*** SELECTED TEXT ***
The Supreme Court has exclusive jurisdiction to review the judgment of a trial court in a case which involves an attack upon the constitutionality of a State law, and where as here an extraordinary motion for new trial is based upon an affidavit of a witness for the State averring that he committed perjury in all material portions of his testimony upon the trial, and the Code, § 110-706, is attacked as violating the due process and equal protection clauses of the State and Federal Constitutions, a judgment overruling such a motion is tantamount to holding that the Code section is valid, and the Supreme Court, and not the Court of Appeals, has jurisdiction of the writ of error to review such judgment.
No. 16653. JULY 11, 1949.
Emory C. Burke was convicted in the Superior Court of Fulton County, Georgia, on an indictment charging him with violating the provisions of the Code, § 26-4902. The Court of Appeals, in
Burke v.
*** ENTRIES SHOWN ***
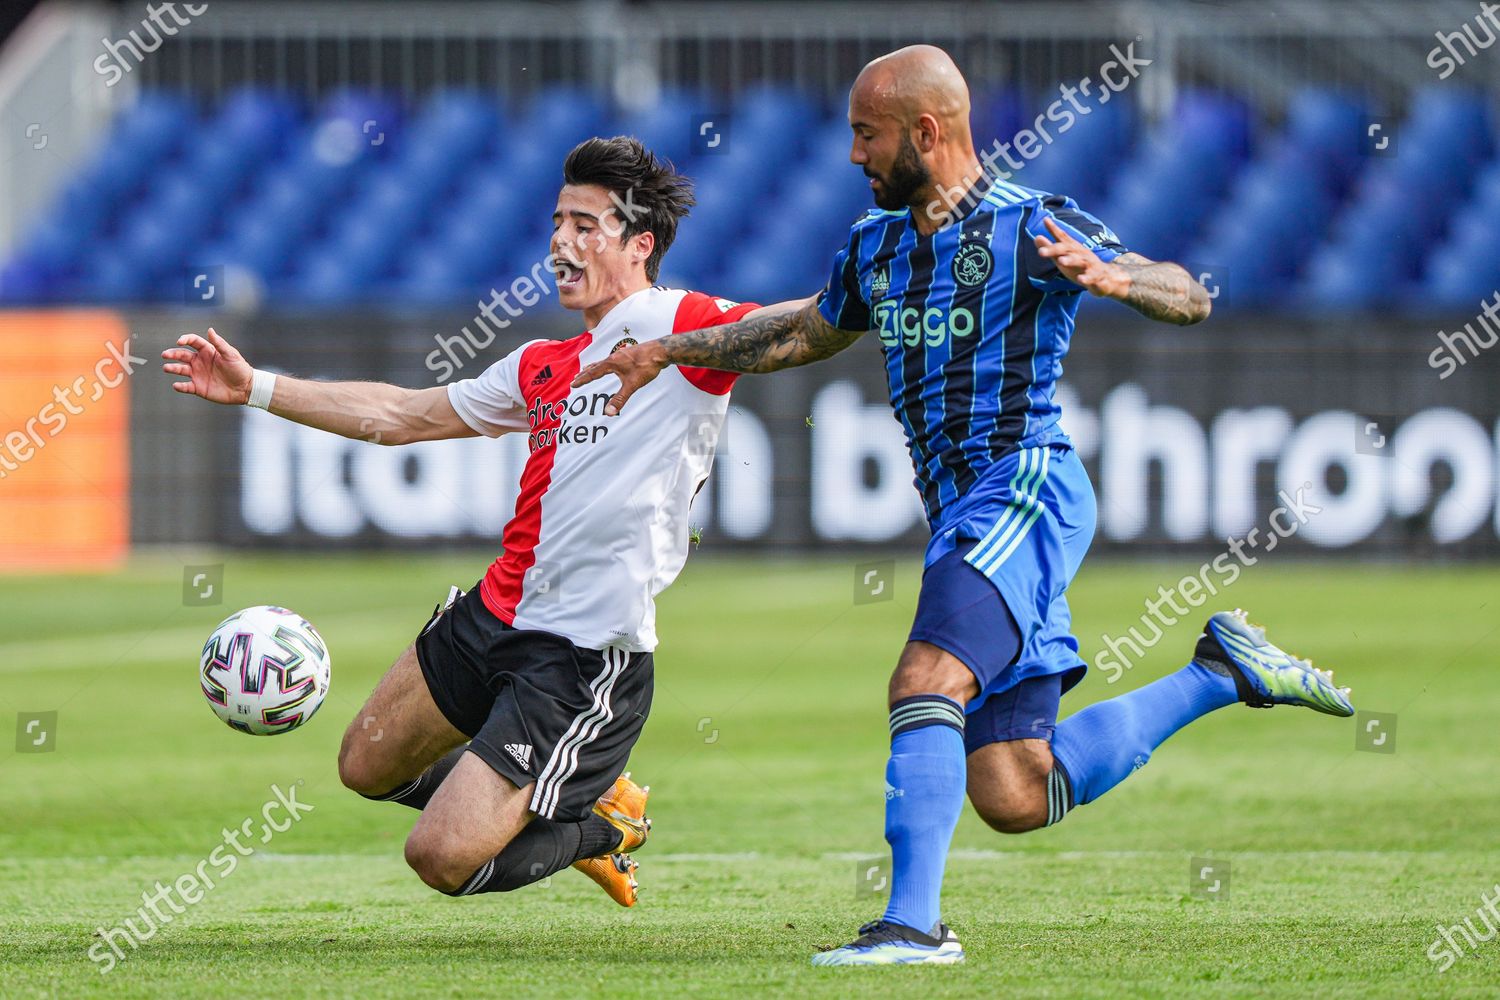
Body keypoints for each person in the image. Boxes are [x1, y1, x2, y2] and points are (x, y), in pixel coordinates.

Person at [573, 46, 1354, 962]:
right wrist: (669, 353)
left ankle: (912, 926)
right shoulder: (873, 246)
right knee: (1016, 789)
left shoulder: (1032, 226)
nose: (855, 154)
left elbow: (1188, 294)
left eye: (867, 134)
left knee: (923, 680)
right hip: (963, 516)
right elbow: (801, 334)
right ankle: (1220, 672)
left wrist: (1119, 280)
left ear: (927, 131)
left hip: (1024, 485)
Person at [161, 136, 794, 908]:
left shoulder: (682, 323)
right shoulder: (542, 363)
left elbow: (795, 329)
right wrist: (257, 386)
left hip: (582, 654)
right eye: (558, 221)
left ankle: (600, 828)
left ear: (640, 244)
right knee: (365, 765)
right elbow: (398, 415)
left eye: (586, 225)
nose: (561, 240)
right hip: (493, 614)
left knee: (439, 858)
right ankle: (560, 800)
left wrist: (682, 347)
***
• [ACTIVITIES]:
1 – In the opinion excerpt, which court convicted Emory C. Burke?
2 – Print the opinion excerpt starting with "The Supreme Court has" and going on through "review such judgment.".
The rows come from a separate source and are unrelated to the opinion excerpt.

• [RESULTS BY TASK]:
1 – The Superior Court of Fulton County, Georgia.

2 –
The Supreme Court has exclusive jurisdiction to review the judgment of a trial court in a case which involves an attack upon the constitutionality of a State law, and where as here an extraordinary motion for new trial is based upon an affidavit of a witness for the State averring that he committed perjury in all material portions of his testimony upon the trial, and the Code, § 110-706, is attacked as violating the due process and equal protection clauses of the State and Federal Constitutions, a judgment overruling such a motion is tantamount to holding that the Code section is valid, and the Supreme Court, and not the Court of Appeals, has jurisdiction of the writ of error to review such judgment.